A Dog’s Life
They simply want to be loved and to love us back.
A subtle nudge to my leg seems to say, “Hey Mom, how about a little lovin’? Whatever you’re doing can’t possibly be as important or as cute as me…P.S. I love you and I need you.” Nudge. Nudge.
I drop my hand to gently pet his soft, fluffy ears. Reagan, my nearly 15-year-old black lab mix, seems to melt with joy. He inches forward to get as close to me as possible.
Reagan, and his sister-pup Kennedy, a feisty almost 13-year-old mix, are essential members of our family. They have their distinct personalities. He is a cuddle bug, sweet and friendly, eager to please and to be in the thick of the family fun. She is more of a loner, choosing to observe from afar with a close eye on the busy goings-on of the house.
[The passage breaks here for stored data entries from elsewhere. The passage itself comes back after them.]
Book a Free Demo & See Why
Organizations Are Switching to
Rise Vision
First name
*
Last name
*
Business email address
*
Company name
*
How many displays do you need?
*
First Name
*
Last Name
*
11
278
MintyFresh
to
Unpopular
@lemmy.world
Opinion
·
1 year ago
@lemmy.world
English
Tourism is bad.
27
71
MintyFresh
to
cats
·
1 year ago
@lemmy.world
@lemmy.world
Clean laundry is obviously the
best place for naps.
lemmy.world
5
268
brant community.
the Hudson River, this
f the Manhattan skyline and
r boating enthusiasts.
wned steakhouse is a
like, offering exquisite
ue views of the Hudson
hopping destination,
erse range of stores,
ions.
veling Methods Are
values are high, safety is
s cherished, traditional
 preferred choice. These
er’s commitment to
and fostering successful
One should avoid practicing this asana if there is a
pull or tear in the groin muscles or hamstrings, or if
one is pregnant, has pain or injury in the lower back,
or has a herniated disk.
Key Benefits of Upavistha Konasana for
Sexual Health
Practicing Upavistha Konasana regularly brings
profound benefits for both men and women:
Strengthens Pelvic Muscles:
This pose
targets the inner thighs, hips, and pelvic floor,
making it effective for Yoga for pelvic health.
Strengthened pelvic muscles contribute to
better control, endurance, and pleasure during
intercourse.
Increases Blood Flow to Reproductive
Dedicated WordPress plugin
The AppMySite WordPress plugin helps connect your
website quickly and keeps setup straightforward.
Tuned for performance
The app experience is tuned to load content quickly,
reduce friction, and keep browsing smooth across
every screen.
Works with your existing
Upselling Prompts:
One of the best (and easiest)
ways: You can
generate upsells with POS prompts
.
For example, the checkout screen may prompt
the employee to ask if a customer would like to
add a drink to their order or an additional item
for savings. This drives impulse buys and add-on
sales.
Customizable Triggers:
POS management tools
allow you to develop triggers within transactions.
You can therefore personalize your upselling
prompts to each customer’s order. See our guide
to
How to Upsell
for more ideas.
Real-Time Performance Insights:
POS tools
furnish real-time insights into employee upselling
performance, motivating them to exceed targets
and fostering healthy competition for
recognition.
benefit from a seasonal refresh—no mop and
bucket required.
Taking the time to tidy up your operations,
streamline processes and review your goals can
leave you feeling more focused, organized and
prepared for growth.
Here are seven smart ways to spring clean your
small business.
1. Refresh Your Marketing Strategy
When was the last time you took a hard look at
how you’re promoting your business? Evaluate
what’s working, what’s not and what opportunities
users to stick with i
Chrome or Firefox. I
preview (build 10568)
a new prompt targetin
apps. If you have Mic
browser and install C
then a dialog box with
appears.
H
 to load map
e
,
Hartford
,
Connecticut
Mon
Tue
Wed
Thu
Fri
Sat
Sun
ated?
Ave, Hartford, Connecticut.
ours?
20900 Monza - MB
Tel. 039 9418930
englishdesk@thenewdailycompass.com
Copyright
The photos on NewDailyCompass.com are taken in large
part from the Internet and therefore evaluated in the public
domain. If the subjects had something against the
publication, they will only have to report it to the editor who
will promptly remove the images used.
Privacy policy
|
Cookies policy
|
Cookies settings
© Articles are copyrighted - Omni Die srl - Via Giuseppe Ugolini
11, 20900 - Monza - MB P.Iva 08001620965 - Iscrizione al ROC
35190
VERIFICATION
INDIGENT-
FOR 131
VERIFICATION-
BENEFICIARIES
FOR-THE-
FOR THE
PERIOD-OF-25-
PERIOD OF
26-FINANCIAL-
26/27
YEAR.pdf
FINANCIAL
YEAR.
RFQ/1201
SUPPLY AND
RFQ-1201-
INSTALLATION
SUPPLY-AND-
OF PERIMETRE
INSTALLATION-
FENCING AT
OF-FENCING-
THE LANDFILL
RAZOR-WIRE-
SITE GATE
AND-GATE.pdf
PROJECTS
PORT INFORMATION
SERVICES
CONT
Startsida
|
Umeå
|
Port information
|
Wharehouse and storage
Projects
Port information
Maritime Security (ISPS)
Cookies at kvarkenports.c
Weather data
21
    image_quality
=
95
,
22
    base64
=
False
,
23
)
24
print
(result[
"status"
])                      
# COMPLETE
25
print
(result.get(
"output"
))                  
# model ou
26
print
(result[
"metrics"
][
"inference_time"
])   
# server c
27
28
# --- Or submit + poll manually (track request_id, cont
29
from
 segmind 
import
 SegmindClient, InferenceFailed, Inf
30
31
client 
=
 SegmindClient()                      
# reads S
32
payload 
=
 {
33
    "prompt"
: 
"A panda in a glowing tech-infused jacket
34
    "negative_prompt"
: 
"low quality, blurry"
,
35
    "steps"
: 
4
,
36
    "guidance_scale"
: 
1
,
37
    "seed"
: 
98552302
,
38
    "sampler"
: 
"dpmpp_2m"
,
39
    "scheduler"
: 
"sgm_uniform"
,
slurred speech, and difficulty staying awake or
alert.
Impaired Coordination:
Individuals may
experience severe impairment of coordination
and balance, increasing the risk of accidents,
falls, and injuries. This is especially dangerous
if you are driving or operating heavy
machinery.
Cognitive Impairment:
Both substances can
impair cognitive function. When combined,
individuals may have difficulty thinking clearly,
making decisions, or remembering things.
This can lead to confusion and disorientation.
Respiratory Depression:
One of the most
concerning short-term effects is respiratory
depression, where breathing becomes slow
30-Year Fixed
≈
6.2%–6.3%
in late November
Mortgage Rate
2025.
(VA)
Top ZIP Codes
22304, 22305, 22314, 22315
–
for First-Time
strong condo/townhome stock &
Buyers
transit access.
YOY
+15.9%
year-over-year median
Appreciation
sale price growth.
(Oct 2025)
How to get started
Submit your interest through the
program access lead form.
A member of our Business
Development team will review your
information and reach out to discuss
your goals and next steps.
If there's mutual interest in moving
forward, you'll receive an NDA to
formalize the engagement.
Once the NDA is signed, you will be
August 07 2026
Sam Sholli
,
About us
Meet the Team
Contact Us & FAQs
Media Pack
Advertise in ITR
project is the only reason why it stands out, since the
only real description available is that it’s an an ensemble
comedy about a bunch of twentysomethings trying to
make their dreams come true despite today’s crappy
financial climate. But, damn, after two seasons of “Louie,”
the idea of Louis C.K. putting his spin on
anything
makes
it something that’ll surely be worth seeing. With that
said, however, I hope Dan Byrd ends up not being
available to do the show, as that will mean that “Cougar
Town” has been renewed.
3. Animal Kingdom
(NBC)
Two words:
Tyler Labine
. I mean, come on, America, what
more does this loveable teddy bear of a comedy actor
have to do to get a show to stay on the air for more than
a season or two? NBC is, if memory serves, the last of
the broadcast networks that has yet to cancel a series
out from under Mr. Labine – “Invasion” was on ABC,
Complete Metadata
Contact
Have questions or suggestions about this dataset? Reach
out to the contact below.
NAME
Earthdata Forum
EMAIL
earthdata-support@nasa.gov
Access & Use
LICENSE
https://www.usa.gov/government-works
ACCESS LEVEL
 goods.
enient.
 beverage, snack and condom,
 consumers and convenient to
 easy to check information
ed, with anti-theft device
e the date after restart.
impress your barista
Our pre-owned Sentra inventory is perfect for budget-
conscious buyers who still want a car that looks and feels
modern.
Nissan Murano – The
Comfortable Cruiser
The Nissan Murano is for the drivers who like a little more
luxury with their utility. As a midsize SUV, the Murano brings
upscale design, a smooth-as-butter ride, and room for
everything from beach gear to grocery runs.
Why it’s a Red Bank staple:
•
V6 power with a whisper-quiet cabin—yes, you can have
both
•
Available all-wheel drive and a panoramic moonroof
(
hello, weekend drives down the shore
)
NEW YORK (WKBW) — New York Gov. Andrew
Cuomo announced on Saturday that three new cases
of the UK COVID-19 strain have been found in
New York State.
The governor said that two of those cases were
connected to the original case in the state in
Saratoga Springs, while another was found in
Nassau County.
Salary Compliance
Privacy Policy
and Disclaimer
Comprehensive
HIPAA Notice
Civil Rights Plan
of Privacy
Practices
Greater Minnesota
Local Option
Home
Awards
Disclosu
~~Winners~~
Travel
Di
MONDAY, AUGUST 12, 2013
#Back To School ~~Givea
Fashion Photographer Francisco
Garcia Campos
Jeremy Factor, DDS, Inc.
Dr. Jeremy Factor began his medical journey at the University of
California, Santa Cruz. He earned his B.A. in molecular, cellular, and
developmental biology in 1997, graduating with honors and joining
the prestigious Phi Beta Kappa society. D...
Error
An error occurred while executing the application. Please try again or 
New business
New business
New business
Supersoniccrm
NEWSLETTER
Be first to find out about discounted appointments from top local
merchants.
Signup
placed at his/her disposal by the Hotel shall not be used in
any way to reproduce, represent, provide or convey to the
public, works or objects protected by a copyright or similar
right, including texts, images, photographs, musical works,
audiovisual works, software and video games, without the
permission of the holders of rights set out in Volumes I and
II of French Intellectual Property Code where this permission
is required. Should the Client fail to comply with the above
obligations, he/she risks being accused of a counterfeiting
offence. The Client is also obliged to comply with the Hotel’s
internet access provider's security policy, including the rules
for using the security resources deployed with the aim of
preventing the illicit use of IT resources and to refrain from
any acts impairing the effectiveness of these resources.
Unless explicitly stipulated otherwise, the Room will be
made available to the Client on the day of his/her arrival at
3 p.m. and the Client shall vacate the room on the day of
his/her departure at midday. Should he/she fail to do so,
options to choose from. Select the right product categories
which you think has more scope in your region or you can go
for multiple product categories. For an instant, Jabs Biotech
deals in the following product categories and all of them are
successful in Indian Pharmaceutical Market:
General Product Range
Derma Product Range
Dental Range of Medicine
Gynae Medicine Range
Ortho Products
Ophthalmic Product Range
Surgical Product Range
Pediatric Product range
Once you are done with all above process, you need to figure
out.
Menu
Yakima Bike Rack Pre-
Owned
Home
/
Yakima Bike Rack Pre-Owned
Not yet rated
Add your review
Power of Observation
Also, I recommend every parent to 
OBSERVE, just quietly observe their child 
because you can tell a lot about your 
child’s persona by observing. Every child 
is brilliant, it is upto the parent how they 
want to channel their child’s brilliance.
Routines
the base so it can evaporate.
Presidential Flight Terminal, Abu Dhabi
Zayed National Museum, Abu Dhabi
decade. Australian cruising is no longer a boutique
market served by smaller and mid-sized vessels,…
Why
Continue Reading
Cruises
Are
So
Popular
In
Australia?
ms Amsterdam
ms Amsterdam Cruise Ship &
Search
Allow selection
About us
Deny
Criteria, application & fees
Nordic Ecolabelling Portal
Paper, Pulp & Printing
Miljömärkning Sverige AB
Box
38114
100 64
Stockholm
When all is quiet, and she is ready though, she stealthily maneuvers into prime snuggle position, resting her muzzle on us and promptly dozing off.
They have been a part of our family for so long—even before the human babies—and have gracefully taken their knocks down the totem pole after each new stork delivery. Once our only concerns, our “babies” that we missed while we were on vacation, that we couldn’t wait to greet every day after work, now often take a backseat to the hustle and bustle of life with kids. And, rather than being resentful or jealous, they love and protect our children. Kennedy keeps to herself, only barking at strangers and keeping a close eye on our antics. But, Reagan kisses the kids when they cry, watches alertly as they play wrestle or have tickle fights. When our voices are raised he gently inserts his sweet graying face both for reassurance and to remind us all to stay calm.
He still follows me around or leads me with quick glances back to ensure I’m still trailing behind, just like he did when we rescued him from the shelter nearly 15 years ago. Back then, I thought it was adorable; my sweet 5-month-old puppy keeping tabs on his new person. I also felt sad, imagining that he was afraid of being lost or abandoned again. All these years later, he still searches for me for comfort and out of habit. He sleeps at the foot of my bed, and even when I escape the freight-train sounds of my husband snoring, I awake in the guest room to find Reagan waiting for me. Whatever room I move to through the day, Reagan tags along. My oldest son once told me that playing hide-and-seek in the house with me is a breeze because he knows Reagan will be sitting nearby my hiding spot.
Now, the old pup sits at the bottom of the stairs while I go up to check on the kids, handle bedtime, or play hide-and-seek. His legs and hips have become too weak to navigate the steep staircase. His age is showing beyond the salt and pepper fur. He moves slower and a whole lot less. His hearing is fading. Responses to his name are slow and groggy. The doorbell isn’t nearly as exciting or alarming as it once was. I know the days are numbered until he won’t be able to make it up and down our back steps to the yard. Until he won’t be able to stand up on his own. He already needs a gentle lift now and then to get up off the ground. The complete loss of his sight, hearing, and mobility is rearing its ugly head.
His end is near. I know that. His brown eyes, cloudy with cataracts look at me pleadingly. All he wants is my attention. Some cuddles. Treats. And maybe, for all of the crazy, loud kids to just calmly pet him.
It’s hard to imagine my life without my little shadow. And, it’s terrifying to think of the day when I have to say goodbye to either of our pups. The companionship, loyalty, and unconditional love of our pets is astonishing. It is something I have taken for granted as I bustle through my daily to-dos and caring for the kiddos. The pups sit silently, watching, grateful for the love and attention they do get. Swift wags of their tails when we call to them, sit and pet them, or play express their glee. They don’t complain or ask for something more or different. There’s no malice, name-calling, anger, or negativity. They simply want to be loved and to love us back. They want to make us happy. To be close to us. To share their lives with us.
No wonder studies have shown that pets benefit their owners’ physical and emotional health. Perhaps we can also look to them as an example of how we can treat each other. How to look at life and choose joy. How to live in the moment.
I will be forever grateful to my teachers, Reagan and Kennedy, who gave me full-fledged lessons in responsibility, parenting, and selflessness and showed me unconditional love, loyalty, joy, and gratitude.